Testing will begin in the UK before the team travels to Bonneville SpeedWeek, the annual SCTA-sanctioned land speed racing event, in August. The team will then remain on the salt flats for a separate FIA-officiated world record attempt.
How JCB's hydrogen engine programme reached production
The timing of the land speed attempt is not coincidental. JCB's hydrogen combustion engines received EU Stage V type approval across 10 European countries in 2025, and the 3CX Hydrogen backhoe loader - the first production hydrogen-powered construction machine of its kind - has now entered full production. The £100 million programme has moved from R&D to commercial reality, and the Bonneville run is timed to make sure the industry pays attention.
The speed attempt also coincides with the opening of JCB's new $500 million factory in San Antonio, Texas, a one-million-square-foot facility that will employ 1,500 people manufacturing machines for the US market. A land speed record set on American soil, with American media watching, would do the company's North American profile no harm at all.

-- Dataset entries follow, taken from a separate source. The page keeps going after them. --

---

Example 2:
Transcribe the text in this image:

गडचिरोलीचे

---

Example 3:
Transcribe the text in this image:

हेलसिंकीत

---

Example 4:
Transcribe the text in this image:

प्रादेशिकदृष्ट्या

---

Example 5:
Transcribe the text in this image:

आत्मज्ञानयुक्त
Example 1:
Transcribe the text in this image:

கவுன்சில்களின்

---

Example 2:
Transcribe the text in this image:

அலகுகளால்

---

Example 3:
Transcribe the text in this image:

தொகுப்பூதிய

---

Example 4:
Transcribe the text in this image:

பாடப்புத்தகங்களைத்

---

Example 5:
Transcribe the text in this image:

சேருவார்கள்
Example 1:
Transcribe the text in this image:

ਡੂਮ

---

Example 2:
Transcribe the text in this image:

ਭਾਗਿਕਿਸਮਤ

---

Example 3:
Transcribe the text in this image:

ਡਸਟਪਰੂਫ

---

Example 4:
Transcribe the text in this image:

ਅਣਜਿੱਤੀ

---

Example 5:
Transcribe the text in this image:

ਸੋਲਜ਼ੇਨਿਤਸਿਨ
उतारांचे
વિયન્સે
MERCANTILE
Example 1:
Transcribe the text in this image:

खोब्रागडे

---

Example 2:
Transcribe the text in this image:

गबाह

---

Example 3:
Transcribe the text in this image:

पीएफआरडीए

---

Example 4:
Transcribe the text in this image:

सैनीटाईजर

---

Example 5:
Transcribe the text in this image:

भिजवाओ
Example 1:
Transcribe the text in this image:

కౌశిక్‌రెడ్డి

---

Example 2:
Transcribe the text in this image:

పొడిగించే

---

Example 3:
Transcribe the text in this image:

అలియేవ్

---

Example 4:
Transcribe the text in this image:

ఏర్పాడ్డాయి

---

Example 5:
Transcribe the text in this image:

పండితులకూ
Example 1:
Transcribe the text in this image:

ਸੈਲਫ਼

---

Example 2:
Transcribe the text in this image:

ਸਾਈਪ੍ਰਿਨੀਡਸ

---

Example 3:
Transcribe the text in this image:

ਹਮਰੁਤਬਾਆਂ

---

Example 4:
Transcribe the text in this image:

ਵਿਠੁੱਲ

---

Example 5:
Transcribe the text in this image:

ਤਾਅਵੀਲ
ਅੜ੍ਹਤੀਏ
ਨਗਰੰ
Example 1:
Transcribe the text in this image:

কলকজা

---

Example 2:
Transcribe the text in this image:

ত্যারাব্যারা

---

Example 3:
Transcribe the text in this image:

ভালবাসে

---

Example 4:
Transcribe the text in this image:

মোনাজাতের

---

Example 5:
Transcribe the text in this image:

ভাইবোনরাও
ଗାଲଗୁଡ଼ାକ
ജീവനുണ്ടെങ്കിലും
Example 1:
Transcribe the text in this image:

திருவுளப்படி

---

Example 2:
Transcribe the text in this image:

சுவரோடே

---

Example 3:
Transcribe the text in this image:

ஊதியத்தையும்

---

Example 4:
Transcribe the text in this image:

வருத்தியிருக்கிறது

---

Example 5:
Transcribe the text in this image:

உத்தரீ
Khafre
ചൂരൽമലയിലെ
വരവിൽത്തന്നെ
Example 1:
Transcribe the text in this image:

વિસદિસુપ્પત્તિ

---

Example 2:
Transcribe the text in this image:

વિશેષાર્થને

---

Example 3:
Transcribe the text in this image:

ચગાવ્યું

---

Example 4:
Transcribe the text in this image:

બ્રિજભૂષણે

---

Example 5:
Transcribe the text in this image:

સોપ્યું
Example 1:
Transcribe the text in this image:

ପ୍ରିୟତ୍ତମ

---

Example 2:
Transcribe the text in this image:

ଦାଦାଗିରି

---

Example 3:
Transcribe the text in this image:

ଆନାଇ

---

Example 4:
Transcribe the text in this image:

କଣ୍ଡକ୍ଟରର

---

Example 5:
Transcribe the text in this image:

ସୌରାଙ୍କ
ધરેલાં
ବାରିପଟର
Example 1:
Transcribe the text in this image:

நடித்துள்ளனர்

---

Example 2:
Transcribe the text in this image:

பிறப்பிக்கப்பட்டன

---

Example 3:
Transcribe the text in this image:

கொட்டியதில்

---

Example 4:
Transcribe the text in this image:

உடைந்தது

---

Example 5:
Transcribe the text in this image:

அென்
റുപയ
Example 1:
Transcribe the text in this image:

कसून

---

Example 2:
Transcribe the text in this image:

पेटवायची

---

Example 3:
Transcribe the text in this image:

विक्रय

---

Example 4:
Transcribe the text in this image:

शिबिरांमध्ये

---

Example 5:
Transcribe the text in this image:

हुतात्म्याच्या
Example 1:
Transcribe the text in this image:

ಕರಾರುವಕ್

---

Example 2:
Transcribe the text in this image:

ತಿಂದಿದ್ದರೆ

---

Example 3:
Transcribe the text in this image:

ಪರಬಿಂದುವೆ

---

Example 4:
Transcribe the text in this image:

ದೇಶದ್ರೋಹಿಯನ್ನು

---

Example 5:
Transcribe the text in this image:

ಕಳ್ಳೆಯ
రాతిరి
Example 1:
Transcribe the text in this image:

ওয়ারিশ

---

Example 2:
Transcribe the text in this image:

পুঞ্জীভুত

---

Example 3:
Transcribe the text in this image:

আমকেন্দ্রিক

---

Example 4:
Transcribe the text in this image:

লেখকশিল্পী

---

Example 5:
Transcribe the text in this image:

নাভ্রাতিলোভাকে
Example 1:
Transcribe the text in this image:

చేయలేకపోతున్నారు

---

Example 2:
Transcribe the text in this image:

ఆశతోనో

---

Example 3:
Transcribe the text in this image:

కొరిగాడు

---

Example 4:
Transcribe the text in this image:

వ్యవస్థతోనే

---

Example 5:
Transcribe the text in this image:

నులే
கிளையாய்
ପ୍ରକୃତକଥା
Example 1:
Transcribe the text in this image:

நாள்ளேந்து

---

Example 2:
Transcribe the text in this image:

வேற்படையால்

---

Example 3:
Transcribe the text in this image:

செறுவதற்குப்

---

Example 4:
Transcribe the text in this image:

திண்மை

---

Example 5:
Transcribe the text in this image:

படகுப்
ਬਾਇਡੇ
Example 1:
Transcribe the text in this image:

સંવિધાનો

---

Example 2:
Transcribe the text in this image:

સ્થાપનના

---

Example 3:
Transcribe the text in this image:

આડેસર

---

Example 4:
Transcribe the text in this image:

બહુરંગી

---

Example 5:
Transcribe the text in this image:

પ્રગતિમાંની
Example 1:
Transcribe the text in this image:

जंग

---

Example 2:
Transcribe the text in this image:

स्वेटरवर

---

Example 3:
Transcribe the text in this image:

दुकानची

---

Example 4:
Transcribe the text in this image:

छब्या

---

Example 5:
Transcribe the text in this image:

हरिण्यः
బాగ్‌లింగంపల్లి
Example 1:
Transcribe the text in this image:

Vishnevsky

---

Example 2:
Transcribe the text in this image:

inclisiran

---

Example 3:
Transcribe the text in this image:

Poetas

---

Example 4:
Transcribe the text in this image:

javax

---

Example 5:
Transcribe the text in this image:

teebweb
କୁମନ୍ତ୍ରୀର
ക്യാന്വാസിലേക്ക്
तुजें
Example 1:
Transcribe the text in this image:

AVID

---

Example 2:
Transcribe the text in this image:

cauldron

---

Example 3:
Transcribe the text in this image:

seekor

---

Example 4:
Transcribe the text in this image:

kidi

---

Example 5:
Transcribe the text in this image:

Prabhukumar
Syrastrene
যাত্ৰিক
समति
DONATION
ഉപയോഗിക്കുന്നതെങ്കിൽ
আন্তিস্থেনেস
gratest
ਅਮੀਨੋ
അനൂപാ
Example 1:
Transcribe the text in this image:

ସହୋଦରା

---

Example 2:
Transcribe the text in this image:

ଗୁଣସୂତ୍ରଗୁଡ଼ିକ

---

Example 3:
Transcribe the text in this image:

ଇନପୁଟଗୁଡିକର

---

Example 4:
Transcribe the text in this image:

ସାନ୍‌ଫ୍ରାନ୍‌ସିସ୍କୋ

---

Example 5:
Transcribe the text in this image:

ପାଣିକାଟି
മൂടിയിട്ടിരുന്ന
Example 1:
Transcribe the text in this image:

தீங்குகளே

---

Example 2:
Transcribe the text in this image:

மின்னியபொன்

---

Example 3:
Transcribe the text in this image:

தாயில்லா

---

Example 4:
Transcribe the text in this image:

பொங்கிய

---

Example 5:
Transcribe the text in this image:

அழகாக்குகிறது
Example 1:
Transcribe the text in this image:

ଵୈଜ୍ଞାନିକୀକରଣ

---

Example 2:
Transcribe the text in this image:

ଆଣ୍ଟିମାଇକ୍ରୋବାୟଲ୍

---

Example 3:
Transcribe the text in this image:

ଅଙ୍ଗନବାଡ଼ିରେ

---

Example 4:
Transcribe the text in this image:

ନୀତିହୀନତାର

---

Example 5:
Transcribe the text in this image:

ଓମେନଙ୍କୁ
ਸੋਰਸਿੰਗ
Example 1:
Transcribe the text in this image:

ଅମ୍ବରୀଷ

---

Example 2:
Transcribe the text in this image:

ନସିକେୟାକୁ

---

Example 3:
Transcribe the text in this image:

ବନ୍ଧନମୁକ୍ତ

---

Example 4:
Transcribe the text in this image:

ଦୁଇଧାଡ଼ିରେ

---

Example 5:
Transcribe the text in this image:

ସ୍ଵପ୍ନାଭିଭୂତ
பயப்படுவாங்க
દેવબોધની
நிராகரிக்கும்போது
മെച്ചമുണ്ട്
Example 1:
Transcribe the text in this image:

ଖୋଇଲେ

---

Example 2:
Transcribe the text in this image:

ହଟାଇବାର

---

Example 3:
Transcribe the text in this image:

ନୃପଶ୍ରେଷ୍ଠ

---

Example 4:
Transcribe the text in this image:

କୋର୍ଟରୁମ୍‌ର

A company that likes going fast
JCB has form here beyond the Dieselmax. In 2019, the JCB Fastrac was crowned the world's fastest tractor at 135.191 mph. In 2014, the JCB GT set the record for the world's fastest backhoe loader at 72.58 mph. There is, it seems, an institutional reflex at JCB's Rocester headquarters that responds to any new engine programme by asking how fast it can go.
If the Hydromax hits its target in August, JCB will hold land speed records for both diesel and hydrogen - and both achieved with production-derived engines from a company whose core business is moving earth.